Exercise objective - Restate verbatim the span of lines below between the line with "Vincent raised a" and the line with "Sev crossed to", including those two lines, and only that span.

Exercise input -
○ ○ ○ ○

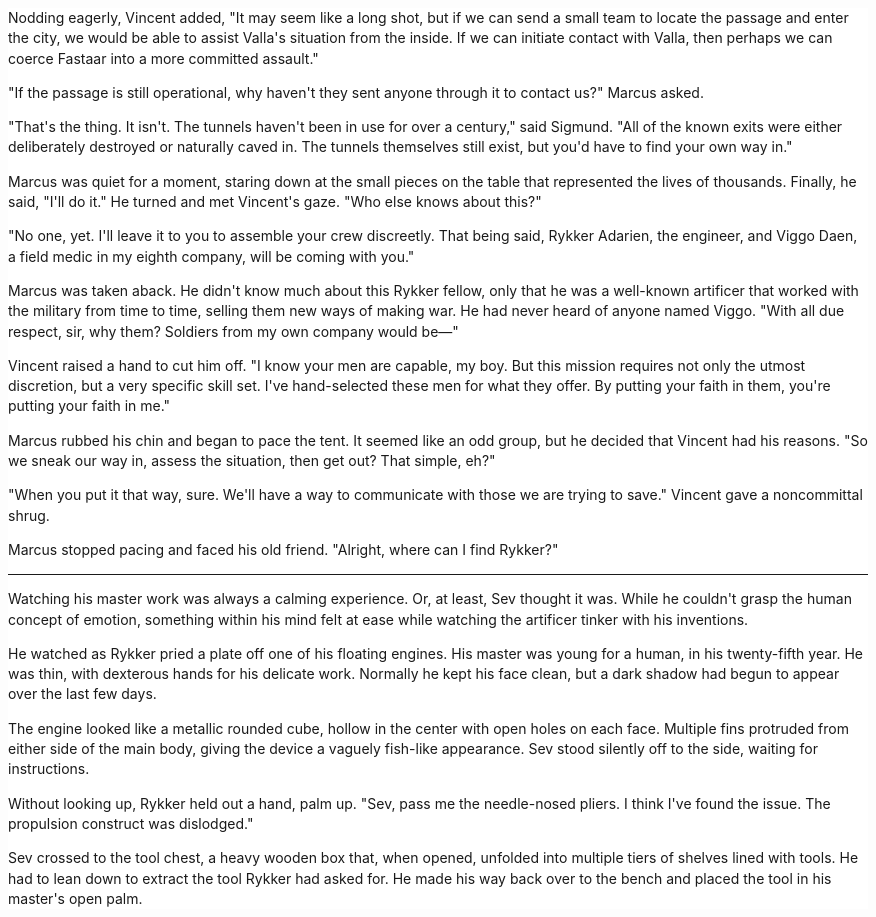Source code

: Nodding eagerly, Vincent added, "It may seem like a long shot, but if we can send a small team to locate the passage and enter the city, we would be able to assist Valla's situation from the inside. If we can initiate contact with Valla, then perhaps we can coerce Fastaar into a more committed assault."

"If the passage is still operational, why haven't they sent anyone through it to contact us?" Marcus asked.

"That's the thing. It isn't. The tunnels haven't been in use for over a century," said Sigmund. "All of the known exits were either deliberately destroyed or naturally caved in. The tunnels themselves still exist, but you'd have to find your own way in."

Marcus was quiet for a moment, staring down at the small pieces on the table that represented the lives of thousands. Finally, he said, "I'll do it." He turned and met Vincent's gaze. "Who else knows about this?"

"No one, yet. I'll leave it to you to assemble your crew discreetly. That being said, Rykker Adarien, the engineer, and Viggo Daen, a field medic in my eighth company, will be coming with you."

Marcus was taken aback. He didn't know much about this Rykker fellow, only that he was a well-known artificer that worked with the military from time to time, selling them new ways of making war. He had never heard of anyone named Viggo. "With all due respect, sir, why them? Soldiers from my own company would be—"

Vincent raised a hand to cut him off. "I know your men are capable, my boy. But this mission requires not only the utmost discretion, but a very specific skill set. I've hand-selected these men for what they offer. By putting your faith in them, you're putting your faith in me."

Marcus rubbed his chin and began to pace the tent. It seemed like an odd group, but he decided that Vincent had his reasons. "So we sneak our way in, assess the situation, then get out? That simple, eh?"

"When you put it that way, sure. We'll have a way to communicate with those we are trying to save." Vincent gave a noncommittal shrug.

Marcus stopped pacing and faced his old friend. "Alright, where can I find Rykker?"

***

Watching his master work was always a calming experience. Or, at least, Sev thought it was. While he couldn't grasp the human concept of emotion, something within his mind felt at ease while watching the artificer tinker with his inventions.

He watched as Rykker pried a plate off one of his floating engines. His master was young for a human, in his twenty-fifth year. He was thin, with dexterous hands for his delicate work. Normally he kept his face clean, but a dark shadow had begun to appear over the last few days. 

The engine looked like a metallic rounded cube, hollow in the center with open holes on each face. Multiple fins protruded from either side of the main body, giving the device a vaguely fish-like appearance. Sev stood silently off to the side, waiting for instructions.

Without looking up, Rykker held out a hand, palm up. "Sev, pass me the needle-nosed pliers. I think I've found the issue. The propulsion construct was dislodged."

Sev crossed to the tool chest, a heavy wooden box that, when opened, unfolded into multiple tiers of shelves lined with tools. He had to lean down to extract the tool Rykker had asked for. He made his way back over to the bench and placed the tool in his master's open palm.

○ ○ ○ ○

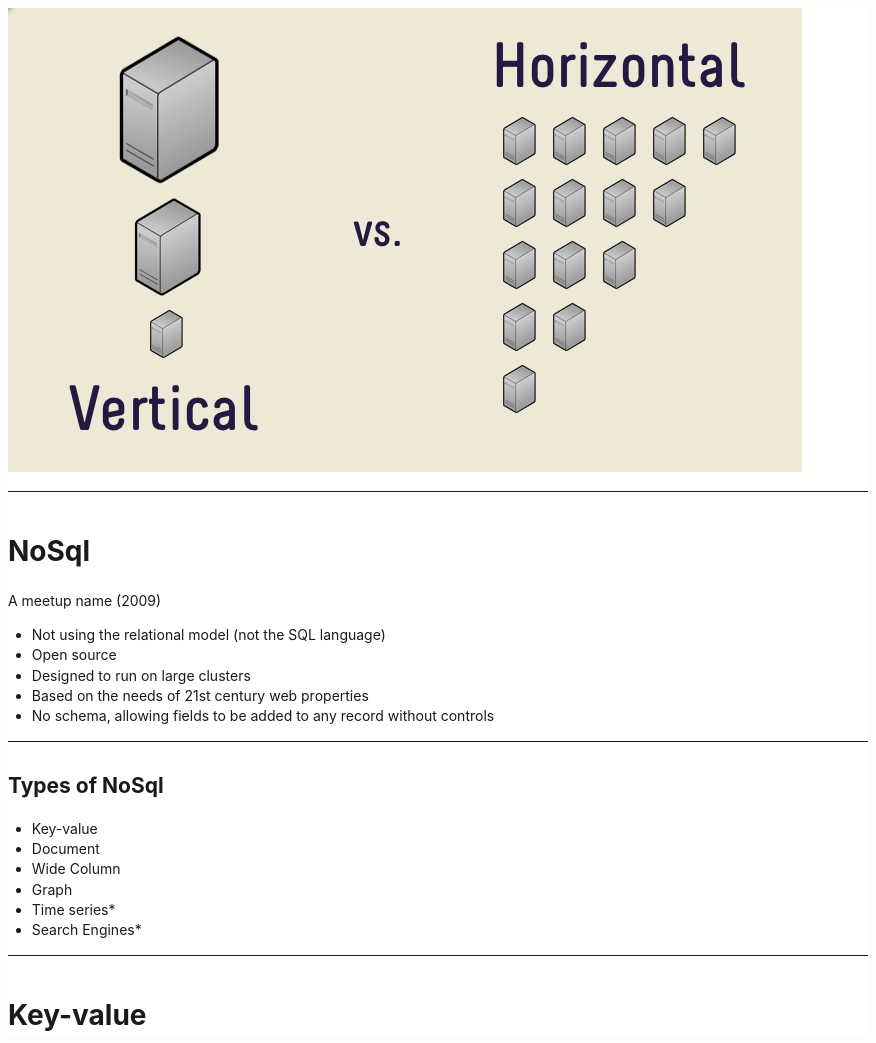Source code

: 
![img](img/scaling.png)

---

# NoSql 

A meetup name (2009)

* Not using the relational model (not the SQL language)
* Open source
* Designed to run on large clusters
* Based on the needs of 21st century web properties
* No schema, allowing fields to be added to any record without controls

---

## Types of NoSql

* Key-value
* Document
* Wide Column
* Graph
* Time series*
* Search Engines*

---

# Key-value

○ ○ ○ ○

Reply to the task -
Vincent raised a hand to cut him off. "I know your men are capable, my boy. But this mission requires not only the utmost discretion, but a very specific skill set. I've hand-selected these men for what they offer. By putting your faith in them, you're putting your faith in me."

Marcus rubbed his chin and began to pace the tent. It seemed like an odd group, but he decided that Vincent had his reasons. "So we sneak our way in, assess the situation, then get out? That simple, eh?"

"When you put it that way, sure. We'll have a way to communicate with those we are trying to save." Vincent gave a noncommittal shrug.

Marcus stopped pacing and faced his old friend. "Alright, where can I find Rykker?"

***

Watching his master work was always a calming experience. Or, at least, Sev thought it was. While he couldn't grasp the human concept of emotion, something within his mind felt at ease while watching the artificer tinker with his inventions.

He watched as Rykker pried a plate off one of his floating engines. His master was young for a human, in his twenty-fifth year. He was thin, with dexterous hands for his delicate work. Normally he kept his face clean, but a dark shadow had begun to appear over the last few days. 

The engine looked like a metallic rounded cube, hollow in the center with open holes on each face. Multiple fins protruded from either side of the main body, giving the device a vaguely fish-like appearance. Sev stood silently off to the side, waiting for instructions.

Without looking up, Rykker held out a hand, palm up. "Sev, pass me the needle-nosed pliers. I think I've found the issue. The propulsion construct was dislodged."

Sev crossed to the tool chest, a heavy wooden box that, when opened, unfolded into multiple tiers of shelves lined with tools. He had to lean down to extract the tool Rykker had asked for. He made his way back over to the bench and placed the tool in his master's open palm.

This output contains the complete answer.